For instance, Weintraub tells the true story of a couple of clients who had a terrible experience renting out their house to a pair of doctors. When it came time to sell the place, the doctors were so angry at being uprooted that they poured castor oil all over the white wall-to-wall carpet.
In recent years, many local governments have tightened regulations protecting tenants. As Weintraub says, longtime renters are typically much more familiar with these regulations than are first-time landlords, which puts them at a disadvantage if a dispute develops.
Here are a few pointers for homeowners considering a temporary rental:
-- Inform yourself about your local rental market.
Sid Davis, a real estate broker and author of “A Survival Guide to Selling a Home,” says that before deciding to convert your residence to a rental, you should make sure the numbers work for you.
As he notes, most large realty firms have rental departments that can help you assess the relative strength of your local market. Agents who list many rentals on the Multiple Listing Service can quickly estimate how much rental income your property could command.

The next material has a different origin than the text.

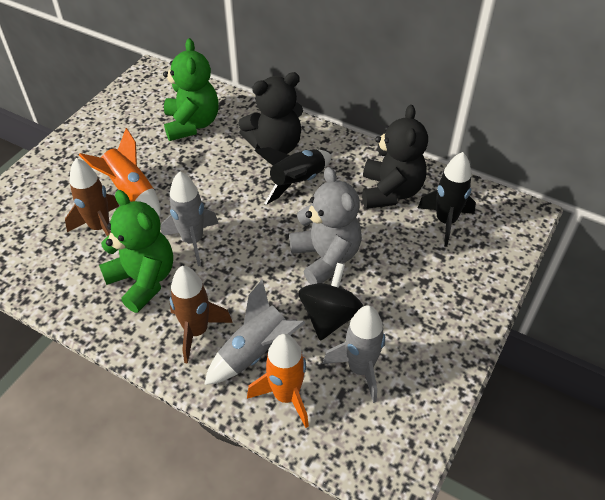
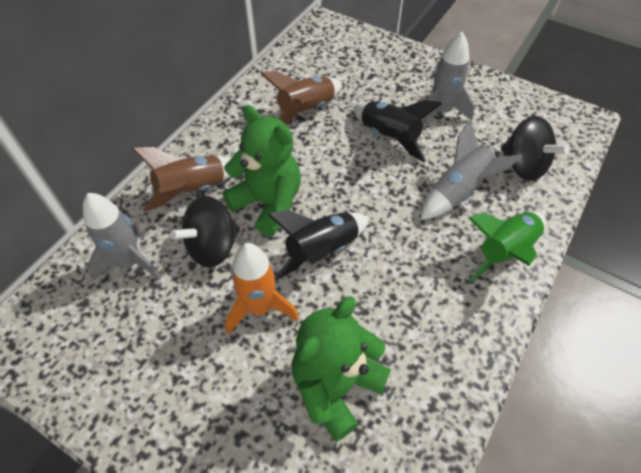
black spinning top: [298,263,363,341] = 1 -> [170,196,240,268] [501,116,569,181] = 2
black teddy bear: [238,72,303,154] [362,105,428,209] = 2 -> none = 0
green rocket: none = 0 -> [468,212,546,283] = 1
grey teddy bear: [289,167,362,285] = 1 -> none = 0
orange rocket: [79,128,161,216] [247,334,309,428] = 2 -> [225,243,299,335] = 1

Advertising (online or in print) can also help, Davis says. Survey the ads to see how numerous they are for your type of property (single family, townhouse or condo-apartment) and going rents.
“You might even wish to run a test ad to check out your rental market. This is not unethical, so long as you don’t mislead any potential tenants,” he says.
-- Consider professional management for your rental property.
Mark Nash, a longtime real estate broker and author of “1001 Tips for Buying and Selling a Home,” says it could be sensible to consider engaging a professional manager to oversee the property.
“Many people find it annoying to be a landlord. It’s like being a parent,” says Nash, who owned several rental units for a period spanning 11 years.
He says the sole downside of hiring a good rental manager -- who’s best found through personal referrals -- is that this service will cut into your rental income. That could pinch your budget if you’re operating with a narrow profit margin.
-- Investigate the financial implications of renting your home.
Most landlords want to be sure they’d have a positive cash flow from their rental, meaning they’ll bring in more than enough income to cover their mortgage payments after taking into account property taxes and insurance costs.
When assessing the financial impact of converting your place to a rental, even a temporary one, Nash says you should be sure to factor in home maintenance expenses.
“Upkeep can be a big item,” he says.
You’ll also want to consider the tax implications of renting out your home. To do so, Nash recommends you call an accountant for advice.
-- Realize you’ll likely need to empty your home of tenants before you sell.
Do you intend to rent out your place temporarily with the expectation that you’ll probably sell in the future? If so, Davis says you should be aware that it can be tricky trying to sell a home when it’s occupied by tenants.
To avoid this problem, Davis recommends you plan to have your property vacated for at least a month before it hits the market. That way you’ll have time to paint, clean and do repairs before it’s available for showings.
-- Make sure you have the temperament to handle renting.
Once a home is sold, most people close the door and move on emotionally. Not so when you’re renting out a property, Davis says.
“Psychologically as well as financially, people still have an umbilical cord attached to a property they own while tenants are living there. If you know you lack the nerves you need for renting and yet you must move, you might be better off selling without delay,” he says.